Carrington Hall Part 1

The following article was published in the "Rediscovering the Peninsula" section of the Redwood City Daily Journal.

Carrington Hall Aptly Honors Remarkable Teacher
By Joan Levy
 
   Carrington Hall at Sequoia High in Redwood City is named after a former faculty member, Otis M. Carrington.  You may not be familiar with his work or know why Sequoia  named the auditorium for him.
   Carrington came to Redwood City in 1907 as an art and music teacher.  He eventually became the head of the music department at Sequoia Union High School.  It has been said that he was very effective working with young people.  His students did so well that Carrington felt, in 1912, they were ready to perform Operettas for the public.  He found very little music  available for that purpose.  Operettas were short amusing musical plays that were quite popular at the time, but they were all written for the voices of professional singers, not school children.
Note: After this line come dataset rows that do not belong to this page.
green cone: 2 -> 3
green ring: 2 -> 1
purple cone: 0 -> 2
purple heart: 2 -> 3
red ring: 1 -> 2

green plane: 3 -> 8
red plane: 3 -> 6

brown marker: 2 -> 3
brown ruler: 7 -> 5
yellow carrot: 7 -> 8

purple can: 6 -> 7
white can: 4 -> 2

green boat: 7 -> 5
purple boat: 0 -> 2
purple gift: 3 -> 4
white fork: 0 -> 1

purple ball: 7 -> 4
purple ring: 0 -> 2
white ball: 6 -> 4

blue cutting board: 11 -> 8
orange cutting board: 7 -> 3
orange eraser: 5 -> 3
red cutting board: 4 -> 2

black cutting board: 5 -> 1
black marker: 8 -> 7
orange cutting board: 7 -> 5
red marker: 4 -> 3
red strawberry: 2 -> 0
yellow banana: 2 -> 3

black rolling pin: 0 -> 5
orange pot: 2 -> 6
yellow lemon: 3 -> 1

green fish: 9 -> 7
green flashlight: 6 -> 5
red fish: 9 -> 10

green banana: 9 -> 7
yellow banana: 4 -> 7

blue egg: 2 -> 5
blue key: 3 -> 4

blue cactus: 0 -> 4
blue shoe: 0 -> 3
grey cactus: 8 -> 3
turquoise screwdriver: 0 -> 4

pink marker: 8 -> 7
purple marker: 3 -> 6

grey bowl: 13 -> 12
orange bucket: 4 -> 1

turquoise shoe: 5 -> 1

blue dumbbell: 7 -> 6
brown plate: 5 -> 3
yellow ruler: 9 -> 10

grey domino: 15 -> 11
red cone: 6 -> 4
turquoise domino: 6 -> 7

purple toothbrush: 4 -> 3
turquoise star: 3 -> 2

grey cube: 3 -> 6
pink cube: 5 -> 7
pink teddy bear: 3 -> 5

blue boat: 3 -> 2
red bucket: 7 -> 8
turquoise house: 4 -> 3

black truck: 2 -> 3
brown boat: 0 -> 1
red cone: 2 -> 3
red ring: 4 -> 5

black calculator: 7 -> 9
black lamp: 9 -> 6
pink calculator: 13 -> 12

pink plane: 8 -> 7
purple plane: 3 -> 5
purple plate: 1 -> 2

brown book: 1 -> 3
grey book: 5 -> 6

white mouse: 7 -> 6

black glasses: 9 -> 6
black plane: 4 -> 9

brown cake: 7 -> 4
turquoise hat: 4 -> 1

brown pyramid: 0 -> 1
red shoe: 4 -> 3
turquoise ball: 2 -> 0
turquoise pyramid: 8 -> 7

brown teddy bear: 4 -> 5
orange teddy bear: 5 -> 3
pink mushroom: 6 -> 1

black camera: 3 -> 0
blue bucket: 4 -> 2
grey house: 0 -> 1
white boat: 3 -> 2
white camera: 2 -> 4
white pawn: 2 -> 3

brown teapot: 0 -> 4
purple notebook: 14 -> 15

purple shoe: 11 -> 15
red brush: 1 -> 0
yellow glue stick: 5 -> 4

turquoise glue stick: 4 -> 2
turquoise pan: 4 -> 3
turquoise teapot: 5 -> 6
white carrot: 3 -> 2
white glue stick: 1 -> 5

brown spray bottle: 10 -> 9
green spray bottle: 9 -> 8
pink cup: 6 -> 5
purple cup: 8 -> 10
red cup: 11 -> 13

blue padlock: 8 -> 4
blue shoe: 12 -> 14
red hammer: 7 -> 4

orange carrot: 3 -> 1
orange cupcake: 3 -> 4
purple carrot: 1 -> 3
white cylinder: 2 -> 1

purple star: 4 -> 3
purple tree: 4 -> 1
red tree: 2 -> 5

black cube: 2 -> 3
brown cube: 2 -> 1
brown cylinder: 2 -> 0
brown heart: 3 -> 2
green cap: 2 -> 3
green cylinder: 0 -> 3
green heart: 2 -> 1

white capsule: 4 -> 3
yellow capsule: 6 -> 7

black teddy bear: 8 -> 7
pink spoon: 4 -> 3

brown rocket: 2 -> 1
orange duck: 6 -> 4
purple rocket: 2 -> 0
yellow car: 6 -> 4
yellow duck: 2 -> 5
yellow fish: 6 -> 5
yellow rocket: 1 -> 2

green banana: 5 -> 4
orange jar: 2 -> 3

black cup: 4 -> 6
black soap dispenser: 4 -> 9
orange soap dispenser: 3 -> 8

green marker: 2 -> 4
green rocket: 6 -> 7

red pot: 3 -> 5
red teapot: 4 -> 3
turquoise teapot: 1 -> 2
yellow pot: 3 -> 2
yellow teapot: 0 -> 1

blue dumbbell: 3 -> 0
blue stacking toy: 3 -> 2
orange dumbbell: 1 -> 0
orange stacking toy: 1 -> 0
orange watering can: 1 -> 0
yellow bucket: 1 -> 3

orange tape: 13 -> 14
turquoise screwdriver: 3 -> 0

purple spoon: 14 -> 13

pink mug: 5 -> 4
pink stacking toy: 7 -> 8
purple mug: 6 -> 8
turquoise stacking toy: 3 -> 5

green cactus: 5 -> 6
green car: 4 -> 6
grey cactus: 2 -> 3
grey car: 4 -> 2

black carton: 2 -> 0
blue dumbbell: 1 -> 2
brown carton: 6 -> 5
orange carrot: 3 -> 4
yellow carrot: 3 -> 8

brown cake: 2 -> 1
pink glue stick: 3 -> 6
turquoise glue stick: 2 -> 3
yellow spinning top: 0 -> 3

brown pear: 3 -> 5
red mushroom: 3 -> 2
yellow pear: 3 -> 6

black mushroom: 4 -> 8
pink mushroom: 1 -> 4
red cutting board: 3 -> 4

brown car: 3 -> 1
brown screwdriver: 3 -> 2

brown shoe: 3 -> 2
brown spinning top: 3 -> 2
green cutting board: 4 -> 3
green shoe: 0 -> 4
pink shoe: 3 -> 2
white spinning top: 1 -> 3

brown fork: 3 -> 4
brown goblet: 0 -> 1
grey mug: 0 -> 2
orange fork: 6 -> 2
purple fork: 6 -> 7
   Seeing this need, Carrington wrote his first operetta in 1912, "The Windmills of Holland".  Over the next 22 years, he wrote at least 40 operettas suitable for school productions.  He tried them all out on his students at Sequoia.  Fourteen were written with Christmas themes.  With the help of B. E. Myers, a commercial arts instructor at the high school, he published and distributed his work as "Carrington and Myers, School Operettas".  His works were sold as sheet music and achieved some degree of popularity.  At least one, "Love Pirates of Hawaii", a 1918 light opera in two acts, is still listed on the Internet.  It was a particularly popular work, even in schools in Hawaii.  Carrington had never been to Hawaii.